Gölge Köle - Bölüm 80
Bölüm 80: Keşif Ruhu
Yuva küresel bir şekle sahipti ve merkezinde yuvarlak bir delik vardı. Normalde böyle bir yuva çimen ve dallardan yapılırdı, ama bu yuva büyük ağacın dallarından örülmüştü — her biri bir adamın kolu kalınlığında. Bu dallar karmaşık bir biçimde bükülüp iç içe geçmişti ve arada hiç boşluk bırakmayan, oniks siyahlığında duvarlar oluşturuyordu.

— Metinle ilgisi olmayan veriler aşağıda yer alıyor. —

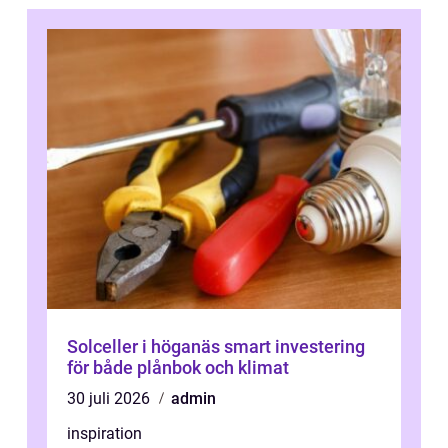
Solceller i höganäs smart investering
för både plånbok och klimat
30 juli 2026
admin
inspiration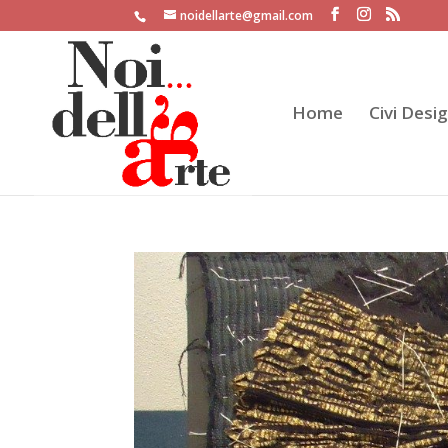
noidellarte@gmail.com
Home
Civi Desi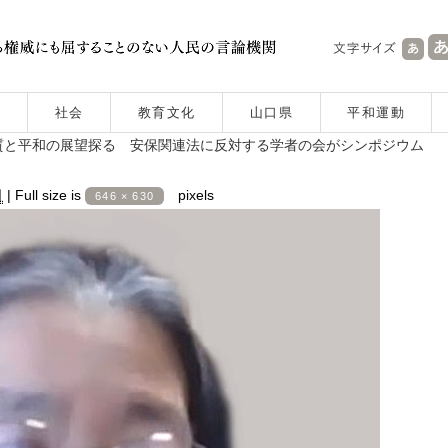
社会
教育文化
山口県
平和運動
質と平和の展望探る 安保関連法に反対する学者の会がシンポジウム
日
|
Full size is
pixels
646 × 630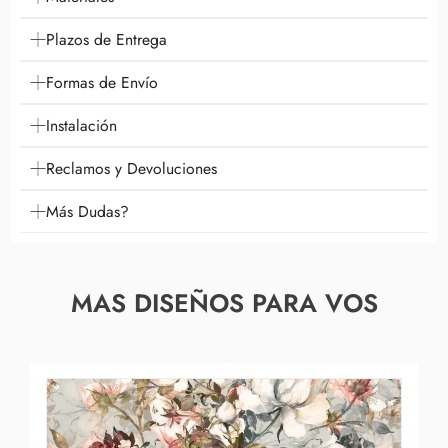
Plazos de Entrega
Formas de Envío
Instalación
Reclamos y Devoluciones
Más Dudas?
MAS DISEÑOS PARA VOS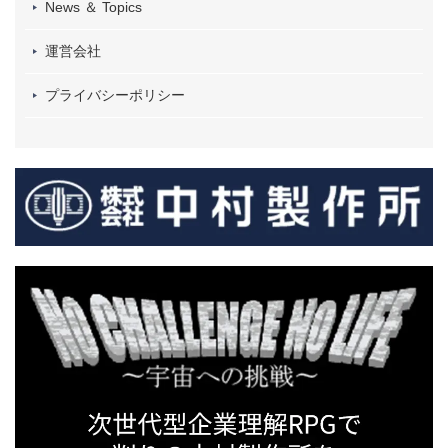
News ＆ Topics
運営会社
プライバシーポリシー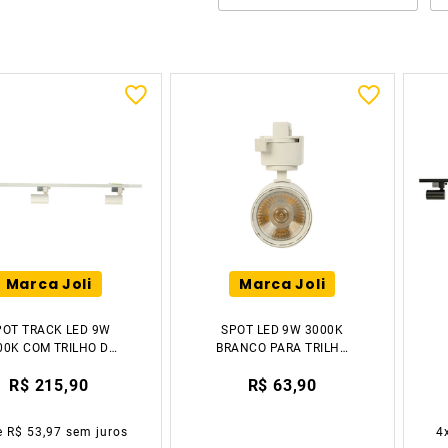
Marca Joli
Marca Joli
POT TRACK LED 9W
SPOT LED 9W 3000K
00K COM TRILHO DE
BRANCO PARA TRILHO
ALUMÍNIO
ELETRIFICADO LUZIC
R$ 215,90
R$ 63,90
ETRIFICADO DE 1M
ANCO 3 LÂMPADAS
LUZIC
e
R$ 53,97
sem juros
4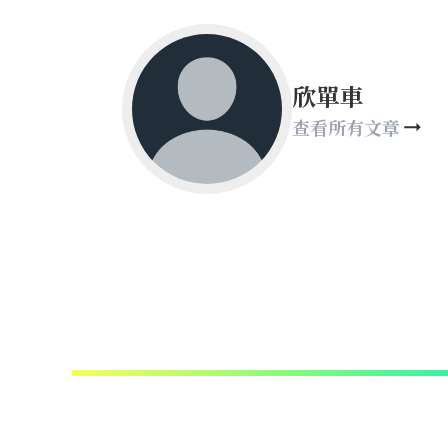
欣單車
查看所有文章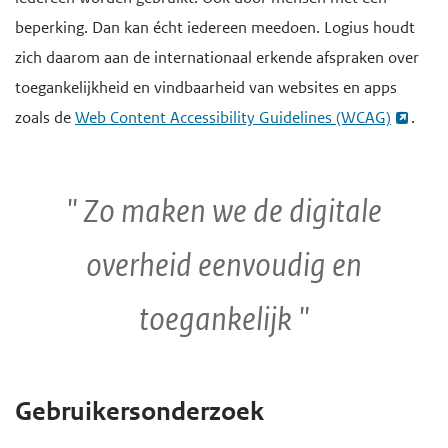
e
beperking. Dan kan écht iedereen meedoen. Logius houdt
g
zich daarom aan de internationaal erkende afspraken over
a
toegankelijkheid en vindbaarheid van websites en apps
a
zoals de
Web Content Accessibility Guidelines (WCAG)
.
n
Zo maken we de digitale
overheid eenvoudig en
toegankelijk
Gebruikersonderzoek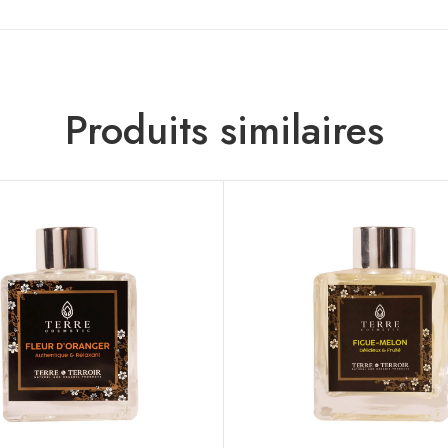
Produits similaires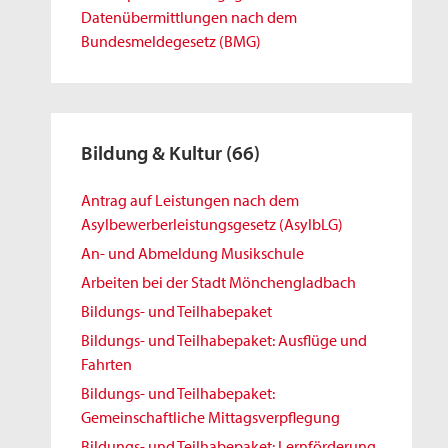
Datenübermittlungen nach dem
Bundesmeldegesetz (BMG)
Bildung & Kultur
(66)
Antrag auf Leistungen nach dem
Asylbewerberleistungsgesetz (AsylbLG)
An- und Abmeldung Musikschule
Arbeiten bei der Stadt Mönchengladbach
Bildungs- und Teilhabepaket
Bildungs- und Teilhabepaket: Ausflüge und
Fahrten
Bildungs- und Teilhabepaket:
Gemeinschaftliche Mittagsverpflegung
Bildungs- und Teilhabepaket: Lernförderung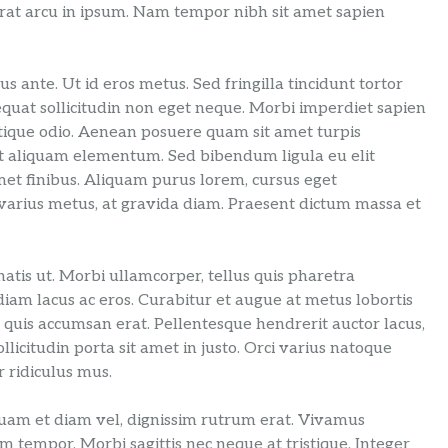
 erat arcu in ipsum. Nam tempor nibh sit amet sapien
s ante. Ut id eros metus. Sed fringilla tincidunt tortor
equat sollicitudin non eget neque. Morbi imperdiet sapien
 tristique odio. Aenean posuere quam sit amet turpis
et aliquam elementum. Sed bibendum ligula eu elit
 amet finibus. Aliquam purus lorem, cursus eget
arius metus, at gravida diam. Praesent dictum massa et
atis ut. Morbi ullamcorper, tellus quis pharetra
 diam lacus ac eros. Curabitur et augue at metus lobortis
quis accumsan erat. Pellentesque hendrerit auctor lacus,
llicitudin porta sit amet in justo. Orci varius natoque
 ridiculus mus.
iquam et diam vel, dignissim rutrum erat. Vivamus
m tempor. Morbi sagittis nec neque at tristique. Integer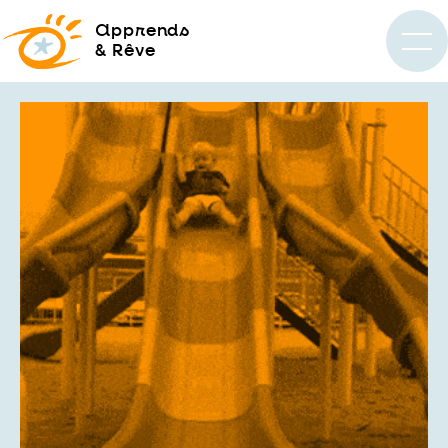
a
pprends
& Rêve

Sunny böyle bir şey daha önce hiç görmemişti. Gerçek dünyada kuş görmek bile nadirdi, devasa olanları görmek ise neredeyse imkansızdı. Yuvanın girişindeki delik o kadar büyüktü ki küçük bir kamyon bile geçebilirdi. Yuvanın kendisi ise bundan birkaç kat daha büyüktü.
‘Vay be.’
Bir anlığına içine bir korku düştü — ya dev kuş hâlâ buralardaysa? Ama bu korku çabucak dağıldı.
Yuva… terkedilmiş gibiydi. Eski ve boştu. Bazı yerleri neredeyse çökme noktasına gelmişti. Sanki binlerce yıl boyunca buraya kimse adım atmamış gibiydi. Havanın içinde yalnızlık ve terk edilmişlik hissi vardı.
‘Mantıklı. Ben bile zar zor bu yapraklardan geçebildim, dev bir yaratık buradan nasıl geçsin de dev bir delik açmasın?’
Sunny tereddüt etti. İçinde merak ve temkin arasında bir savaş vardı. Bir yandan, rüya diyarında kadim bir yuvayı keşfetmek hiç de akıllıca bir fikir değildi. Büyük riskler barındırıyordu.
Öte yandan, büyük ödüllere de yol açabilirdi. Ve… işin doğrusu, aşırı derecede ilginçti!
Sonunda, merakına yenik düşüp keşfetmeye karar verdi. Kafasının bulanık hâlinde, Ruh Ağacı’nın büyük ve iyiliksever bir varlık olduğuna inanıyordu. Kötülüklerden onları koruyan bu ağaçla ilgili bir şey nasıl tehlikeli olabilirdi ki?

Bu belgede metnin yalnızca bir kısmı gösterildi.